It may be the largest sukkah in the world, certainly the largest in Maryland, and tomorrow the Chabad Lubavitch in Rockville expects 1,500 children to come and fill it to celebrate the Jewish Feast of Tabernacles.
A sukkah is by tradition a flimsy, temporary structure in which Jewish families commemorate the wilderness wanderings of the children of Israel during which they slept in tents or, in the literal translation of the word, sukkah, booths.
But the Chabad Lubavitch, a movement of Hasidic Jews that follows strict Orthodox ways, this year has constructed a giant sukkah at 311 W. Montgomery Ave. and invited all interested children to join the celebration beginning at 11 a.m. tomorrow.
In Jewish tradition, the Feast of Tabernacles is a harvest festival, harking back to the agricultural origins of the Jewish people. The sukkah itself is hung with branches and decorated with fruit. Tradition requires that four kinds of trees be represented: myrtle, citron, palm and willow.

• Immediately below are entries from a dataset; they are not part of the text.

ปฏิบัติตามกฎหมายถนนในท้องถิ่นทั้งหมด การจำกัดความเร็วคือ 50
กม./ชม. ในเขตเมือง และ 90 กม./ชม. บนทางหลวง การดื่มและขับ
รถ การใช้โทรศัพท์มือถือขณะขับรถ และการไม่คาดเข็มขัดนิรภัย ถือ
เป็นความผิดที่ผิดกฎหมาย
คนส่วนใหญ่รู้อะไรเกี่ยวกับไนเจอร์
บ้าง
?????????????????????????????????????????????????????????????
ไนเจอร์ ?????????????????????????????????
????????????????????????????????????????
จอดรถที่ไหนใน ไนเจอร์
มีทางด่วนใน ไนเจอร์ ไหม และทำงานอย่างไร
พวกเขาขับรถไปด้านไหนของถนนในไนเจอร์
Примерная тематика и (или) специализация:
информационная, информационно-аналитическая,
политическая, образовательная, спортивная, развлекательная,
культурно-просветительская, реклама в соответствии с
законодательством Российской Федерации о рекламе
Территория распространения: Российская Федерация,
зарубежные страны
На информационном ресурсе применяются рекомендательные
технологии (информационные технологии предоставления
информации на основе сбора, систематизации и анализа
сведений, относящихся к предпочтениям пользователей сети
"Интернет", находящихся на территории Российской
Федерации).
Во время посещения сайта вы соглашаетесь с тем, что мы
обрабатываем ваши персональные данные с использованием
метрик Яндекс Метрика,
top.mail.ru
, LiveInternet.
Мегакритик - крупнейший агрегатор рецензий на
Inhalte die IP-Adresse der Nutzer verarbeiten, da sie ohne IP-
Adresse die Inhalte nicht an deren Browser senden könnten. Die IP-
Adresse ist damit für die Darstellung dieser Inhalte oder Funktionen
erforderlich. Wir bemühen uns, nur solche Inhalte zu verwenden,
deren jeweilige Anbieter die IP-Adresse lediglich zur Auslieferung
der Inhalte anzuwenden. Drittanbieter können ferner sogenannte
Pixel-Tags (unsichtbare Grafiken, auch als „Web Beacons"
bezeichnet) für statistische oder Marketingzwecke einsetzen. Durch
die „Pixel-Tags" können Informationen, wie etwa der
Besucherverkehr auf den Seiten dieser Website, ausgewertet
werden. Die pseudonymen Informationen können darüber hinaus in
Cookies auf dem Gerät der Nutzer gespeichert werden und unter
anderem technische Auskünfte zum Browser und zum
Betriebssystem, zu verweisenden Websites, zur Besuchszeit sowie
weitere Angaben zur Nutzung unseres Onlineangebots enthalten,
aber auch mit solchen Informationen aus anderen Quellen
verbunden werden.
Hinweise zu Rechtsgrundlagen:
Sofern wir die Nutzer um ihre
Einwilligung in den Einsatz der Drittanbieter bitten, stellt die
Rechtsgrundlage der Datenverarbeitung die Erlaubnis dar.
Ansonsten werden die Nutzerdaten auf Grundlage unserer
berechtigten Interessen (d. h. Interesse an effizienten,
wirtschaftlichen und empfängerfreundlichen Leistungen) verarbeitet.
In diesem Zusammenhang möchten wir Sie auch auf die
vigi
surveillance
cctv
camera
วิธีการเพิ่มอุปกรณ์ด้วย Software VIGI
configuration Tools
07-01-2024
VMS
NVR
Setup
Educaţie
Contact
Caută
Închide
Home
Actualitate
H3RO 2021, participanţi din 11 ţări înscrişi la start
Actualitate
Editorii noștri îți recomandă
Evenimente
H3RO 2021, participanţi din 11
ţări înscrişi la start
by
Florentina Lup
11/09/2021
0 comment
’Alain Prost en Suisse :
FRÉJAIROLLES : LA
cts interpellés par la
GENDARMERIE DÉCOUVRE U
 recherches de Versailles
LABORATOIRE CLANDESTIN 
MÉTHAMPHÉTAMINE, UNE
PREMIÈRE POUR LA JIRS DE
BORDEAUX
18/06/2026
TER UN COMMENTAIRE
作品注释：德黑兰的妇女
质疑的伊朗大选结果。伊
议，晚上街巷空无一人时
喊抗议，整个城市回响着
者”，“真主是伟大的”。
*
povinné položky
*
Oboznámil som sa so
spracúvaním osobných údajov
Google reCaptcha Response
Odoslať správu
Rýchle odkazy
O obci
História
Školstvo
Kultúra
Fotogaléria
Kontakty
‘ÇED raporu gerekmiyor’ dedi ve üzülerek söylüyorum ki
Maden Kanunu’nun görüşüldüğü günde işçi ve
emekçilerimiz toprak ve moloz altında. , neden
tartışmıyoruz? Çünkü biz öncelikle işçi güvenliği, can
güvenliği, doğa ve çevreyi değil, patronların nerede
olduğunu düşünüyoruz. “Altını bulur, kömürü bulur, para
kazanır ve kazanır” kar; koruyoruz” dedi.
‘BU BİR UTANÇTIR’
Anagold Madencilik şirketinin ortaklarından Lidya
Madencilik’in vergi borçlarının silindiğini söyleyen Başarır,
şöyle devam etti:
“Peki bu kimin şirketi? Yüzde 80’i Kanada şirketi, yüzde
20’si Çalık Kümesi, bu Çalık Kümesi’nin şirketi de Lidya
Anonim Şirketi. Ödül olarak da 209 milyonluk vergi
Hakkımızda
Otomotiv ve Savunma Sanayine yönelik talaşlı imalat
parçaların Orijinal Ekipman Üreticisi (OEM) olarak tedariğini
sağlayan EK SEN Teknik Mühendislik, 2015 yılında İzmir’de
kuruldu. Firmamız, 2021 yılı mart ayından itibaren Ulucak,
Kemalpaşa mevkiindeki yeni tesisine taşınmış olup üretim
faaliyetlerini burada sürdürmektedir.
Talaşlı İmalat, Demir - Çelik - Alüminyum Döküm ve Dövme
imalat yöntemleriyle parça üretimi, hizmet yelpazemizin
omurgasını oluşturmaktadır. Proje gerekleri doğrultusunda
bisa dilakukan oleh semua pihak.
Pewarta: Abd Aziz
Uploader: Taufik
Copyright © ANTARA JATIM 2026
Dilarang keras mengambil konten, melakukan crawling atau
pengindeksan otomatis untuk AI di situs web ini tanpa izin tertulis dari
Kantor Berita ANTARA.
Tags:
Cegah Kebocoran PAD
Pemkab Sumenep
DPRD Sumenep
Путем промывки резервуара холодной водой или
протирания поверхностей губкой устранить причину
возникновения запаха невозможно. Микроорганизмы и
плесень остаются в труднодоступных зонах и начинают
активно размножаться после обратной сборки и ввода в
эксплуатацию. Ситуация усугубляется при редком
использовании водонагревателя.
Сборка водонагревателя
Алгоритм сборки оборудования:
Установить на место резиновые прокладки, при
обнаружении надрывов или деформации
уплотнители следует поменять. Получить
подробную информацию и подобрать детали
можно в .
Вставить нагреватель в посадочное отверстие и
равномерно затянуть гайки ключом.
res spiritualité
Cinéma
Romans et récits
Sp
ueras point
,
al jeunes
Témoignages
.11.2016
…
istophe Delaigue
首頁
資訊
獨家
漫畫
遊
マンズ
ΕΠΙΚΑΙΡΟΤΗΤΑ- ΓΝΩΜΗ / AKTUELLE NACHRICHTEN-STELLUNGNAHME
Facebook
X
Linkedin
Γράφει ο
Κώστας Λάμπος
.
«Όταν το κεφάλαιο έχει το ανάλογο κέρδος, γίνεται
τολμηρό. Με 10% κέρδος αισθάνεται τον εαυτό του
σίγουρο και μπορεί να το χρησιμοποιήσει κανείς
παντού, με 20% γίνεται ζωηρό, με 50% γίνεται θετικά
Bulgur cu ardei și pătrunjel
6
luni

Throughout the eight-day sukkot festival, which began last Thursday, many Jewish families gather for meals in their own back yard sukkah.
At the Chabad Lubavitch celebration tomorrow, the children will first join in traditional blessings, then participate in contests and games.
Traditionally the sukkah is open to the sky, with only a roof of tree branches to shelter celebrants from the weather. Lubavitch officials have promised that tomorrow's celebration will take place, rain or shine.